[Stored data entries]
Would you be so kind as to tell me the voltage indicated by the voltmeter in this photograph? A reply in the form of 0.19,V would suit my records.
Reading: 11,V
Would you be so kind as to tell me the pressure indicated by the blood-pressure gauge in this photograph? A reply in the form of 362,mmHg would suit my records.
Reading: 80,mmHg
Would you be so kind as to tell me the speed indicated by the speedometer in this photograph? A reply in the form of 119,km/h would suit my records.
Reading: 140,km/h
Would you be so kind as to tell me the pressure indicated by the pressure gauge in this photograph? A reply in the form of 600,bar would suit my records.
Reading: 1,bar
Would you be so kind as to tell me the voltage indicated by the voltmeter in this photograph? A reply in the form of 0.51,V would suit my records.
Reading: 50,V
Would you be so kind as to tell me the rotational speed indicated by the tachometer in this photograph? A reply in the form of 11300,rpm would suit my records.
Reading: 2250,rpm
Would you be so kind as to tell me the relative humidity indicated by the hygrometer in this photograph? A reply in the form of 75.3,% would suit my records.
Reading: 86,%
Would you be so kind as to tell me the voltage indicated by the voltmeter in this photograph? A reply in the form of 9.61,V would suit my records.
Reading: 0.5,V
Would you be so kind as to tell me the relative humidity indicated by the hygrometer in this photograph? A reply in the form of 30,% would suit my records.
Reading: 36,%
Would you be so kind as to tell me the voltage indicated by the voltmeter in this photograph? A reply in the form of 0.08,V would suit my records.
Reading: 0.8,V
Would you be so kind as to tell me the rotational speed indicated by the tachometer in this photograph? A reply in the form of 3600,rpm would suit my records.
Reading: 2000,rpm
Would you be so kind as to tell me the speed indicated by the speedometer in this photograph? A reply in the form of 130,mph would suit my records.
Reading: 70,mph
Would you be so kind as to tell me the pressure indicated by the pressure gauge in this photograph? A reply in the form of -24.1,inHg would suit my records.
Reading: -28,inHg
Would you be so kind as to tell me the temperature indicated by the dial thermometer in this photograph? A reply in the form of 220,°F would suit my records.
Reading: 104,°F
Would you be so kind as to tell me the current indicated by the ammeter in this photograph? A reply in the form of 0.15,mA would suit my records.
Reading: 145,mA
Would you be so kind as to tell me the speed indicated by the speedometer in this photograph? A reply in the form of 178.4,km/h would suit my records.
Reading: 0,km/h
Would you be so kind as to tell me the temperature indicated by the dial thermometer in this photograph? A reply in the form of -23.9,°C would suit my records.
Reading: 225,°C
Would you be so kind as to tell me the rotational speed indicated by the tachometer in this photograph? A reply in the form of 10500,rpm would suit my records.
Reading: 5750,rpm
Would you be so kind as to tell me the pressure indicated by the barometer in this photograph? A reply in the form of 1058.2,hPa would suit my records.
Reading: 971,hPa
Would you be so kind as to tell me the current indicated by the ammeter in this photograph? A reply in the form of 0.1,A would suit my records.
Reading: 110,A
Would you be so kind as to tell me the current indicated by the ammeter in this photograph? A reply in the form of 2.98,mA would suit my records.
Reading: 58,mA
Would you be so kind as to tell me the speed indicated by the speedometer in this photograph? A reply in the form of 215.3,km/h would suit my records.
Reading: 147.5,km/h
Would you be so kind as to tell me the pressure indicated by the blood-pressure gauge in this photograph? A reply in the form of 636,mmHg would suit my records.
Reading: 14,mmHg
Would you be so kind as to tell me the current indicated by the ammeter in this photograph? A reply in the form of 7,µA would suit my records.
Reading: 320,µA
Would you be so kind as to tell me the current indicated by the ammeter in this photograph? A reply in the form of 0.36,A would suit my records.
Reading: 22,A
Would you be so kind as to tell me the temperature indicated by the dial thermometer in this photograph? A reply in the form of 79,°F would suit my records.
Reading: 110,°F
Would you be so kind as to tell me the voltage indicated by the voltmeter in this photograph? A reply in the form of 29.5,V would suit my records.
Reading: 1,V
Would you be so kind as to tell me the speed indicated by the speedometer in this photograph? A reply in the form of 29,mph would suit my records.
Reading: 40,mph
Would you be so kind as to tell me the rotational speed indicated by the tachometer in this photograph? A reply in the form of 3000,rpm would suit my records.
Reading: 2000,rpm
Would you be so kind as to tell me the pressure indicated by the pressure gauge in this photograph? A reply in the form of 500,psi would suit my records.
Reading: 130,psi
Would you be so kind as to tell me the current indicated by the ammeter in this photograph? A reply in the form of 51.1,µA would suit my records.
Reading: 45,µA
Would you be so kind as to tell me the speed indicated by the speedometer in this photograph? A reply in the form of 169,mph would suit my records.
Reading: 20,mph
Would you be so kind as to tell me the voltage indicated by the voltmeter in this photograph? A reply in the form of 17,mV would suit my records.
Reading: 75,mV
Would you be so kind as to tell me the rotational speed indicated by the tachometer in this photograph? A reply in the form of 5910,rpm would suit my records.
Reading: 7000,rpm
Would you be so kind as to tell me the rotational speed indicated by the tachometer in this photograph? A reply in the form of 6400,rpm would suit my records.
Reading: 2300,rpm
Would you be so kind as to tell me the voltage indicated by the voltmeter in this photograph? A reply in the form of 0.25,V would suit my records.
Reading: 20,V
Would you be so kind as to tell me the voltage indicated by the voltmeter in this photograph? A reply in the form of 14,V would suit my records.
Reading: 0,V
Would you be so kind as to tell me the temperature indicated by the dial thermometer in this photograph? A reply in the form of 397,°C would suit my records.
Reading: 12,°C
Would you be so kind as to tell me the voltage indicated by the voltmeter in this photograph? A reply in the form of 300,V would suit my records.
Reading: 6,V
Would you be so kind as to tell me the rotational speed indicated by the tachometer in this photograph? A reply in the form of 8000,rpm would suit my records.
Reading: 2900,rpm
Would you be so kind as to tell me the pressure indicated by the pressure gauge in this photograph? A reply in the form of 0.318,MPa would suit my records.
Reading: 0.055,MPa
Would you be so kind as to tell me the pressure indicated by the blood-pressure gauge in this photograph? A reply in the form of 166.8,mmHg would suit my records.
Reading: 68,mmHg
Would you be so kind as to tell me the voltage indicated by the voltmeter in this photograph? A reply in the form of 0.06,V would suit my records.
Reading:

- _PROBLEM TO SOLVE_
Show each line from the entries above that contains the word "humidity".

- _EXERCISE OUTPUT_
Would you be so kind as to tell me the relative humidity indicated by the hygrometer in this photograph? A reply in the form of 75.3,% would suit my records.
Would you be so kind as to tell me the relative humidity indicated by the hygrometer in this photograph? A reply in the form of 30,% would suit my records.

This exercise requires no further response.